If such a kid decides he can’t take it anymore and starts shooting in an Austintown school one day, school staff and the police will act fast.

Staff will put as much space and as many locked doors as possible between him and his classmates, said Superintendent Doug Heuer.

Police will track him from laptops in their cruisers that will let them access the school’s security system to see where he is in the building, said Police Chief Bob Gavalier.

They won’t wait for a Special Weapons and Tactics team. They can’t.

The days of “securing the perimeter” and waiting for a special team to begin negotiations are over, Gavalier said.

“Now it’s respond to the call and go after the shooter,” he said.

There’s no negotiating because there’s no turning back for the boy by then. Most chilling of all, the boy expects, maybe even plans to die anyway.

“What they’ve found — people who reach this stage don’t care if they die or not,” Heuer said.

Not allowed to share

But what if the troubled kid was headed off the deep end before he took a gun to school?

What if the police, the court system, mental health agencies and Children Services were allowed to share information about him to paint a clearer picture of all his problems before they erupted with gunfire?
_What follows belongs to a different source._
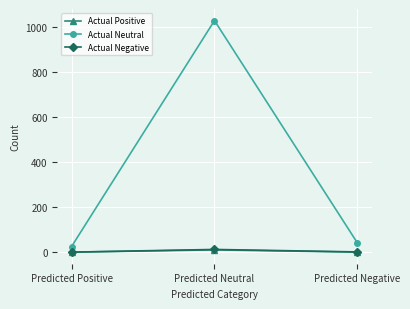

What is the spread (max minus min) of values at Predicted Positive?

25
Legal restrictions in Ohio prohibit the sharing of such information between agencies, Heuer said. He and Gavalier believe that should change.

“Police can’t call us and ask for a history on a kid they have,” Heuer said.

“Federal statistics show most information comes toward the end, not the beginning,” Gavalier added. “School may see him once or twice, police may see him three or four times. Children Services may be involved. Mental Health may see him a few times. If agencies were talking, they’d see it.”

Children Services, said Heuer, is “very restricted.”